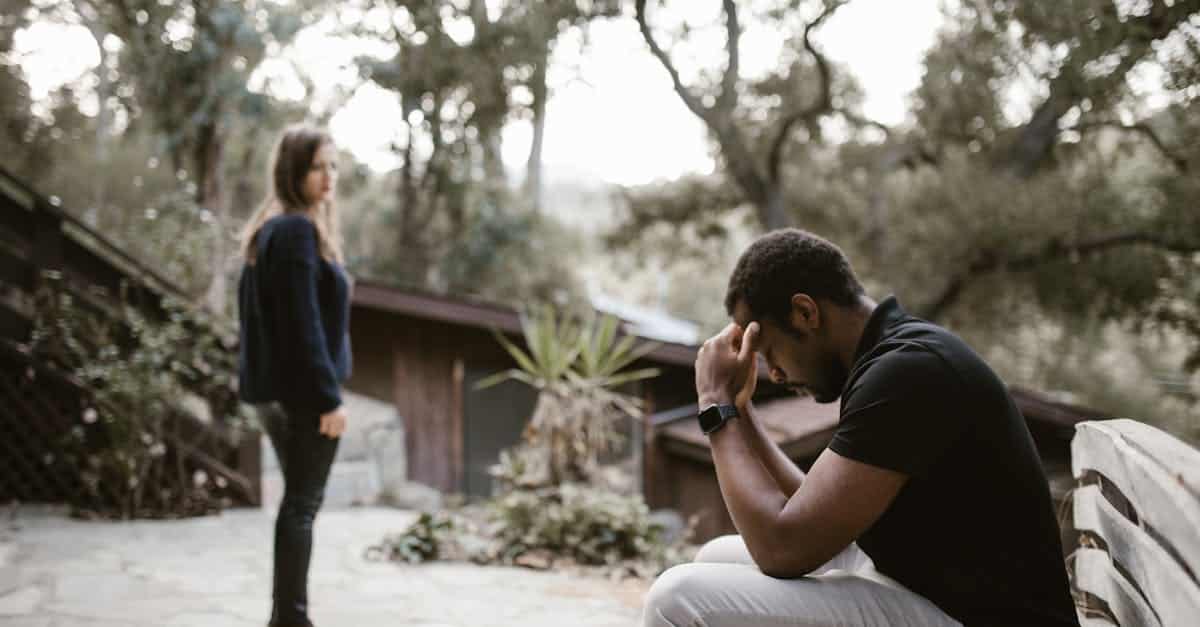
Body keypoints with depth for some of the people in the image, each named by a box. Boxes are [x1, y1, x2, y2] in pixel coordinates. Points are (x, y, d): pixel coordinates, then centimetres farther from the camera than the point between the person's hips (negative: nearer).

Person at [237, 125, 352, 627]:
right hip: (302, 390, -10)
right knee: (302, 503, -3)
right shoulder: (299, 231, -16)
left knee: (299, 499, 17)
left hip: (275, 388, 10)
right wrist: (329, 396, -20)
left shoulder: (268, 230, 15)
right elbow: (303, 323, -21)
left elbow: (253, 309, 18)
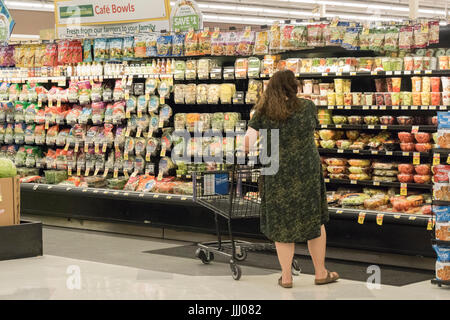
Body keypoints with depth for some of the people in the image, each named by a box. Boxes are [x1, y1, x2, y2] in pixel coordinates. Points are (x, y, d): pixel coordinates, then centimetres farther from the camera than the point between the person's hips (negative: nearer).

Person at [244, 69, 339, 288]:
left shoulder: (263, 114, -5)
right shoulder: (307, 108, -4)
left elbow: (248, 142, -14)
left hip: (277, 176, 0)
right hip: (307, 174, 0)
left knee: (281, 224, 10)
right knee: (315, 221, 14)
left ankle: (286, 277, 16)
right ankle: (321, 273, 23)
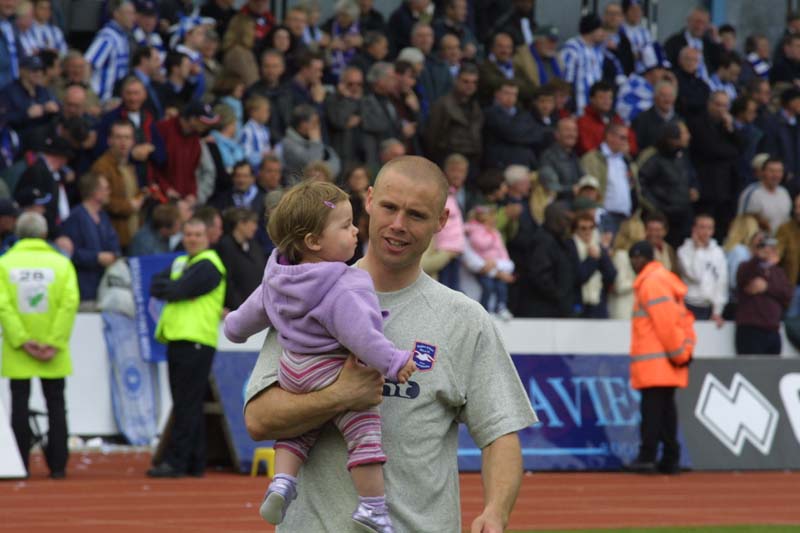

> **What this task involves**: Please copy, exactly and only, the lines of the listing that run from the one holding "left knee: (299, 499, 17)" through its last line, and exclude pictures.

> **Answer below**:
left knee: (299, 499, 17)
left hip: (275, 388, 10)
right wrist: (329, 396, -20)
left shoulder: (268, 230, 15)
right elbow: (303, 323, -21)
left elbow: (253, 309, 18)
Body keypoints with depth for some of the people in the image, each named by a box. Boxes are [x1, y1, x2, y2] in pixel coordinates. Points are (x, y, d): pixel coordinates, then centimetres farther from the camera than the point between the person's hips (negative: nearer).

Person at [244, 69, 339, 288]:
left shoulder: (263, 114, -5)
right shoulder: (307, 108, -4)
left elbow: (248, 142, -14)
left hip: (277, 176, 0)
right hip: (307, 174, 0)
left knee: (281, 224, 10)
right knee: (315, 221, 14)
left ankle: (286, 277, 16)
right ankle: (321, 273, 23)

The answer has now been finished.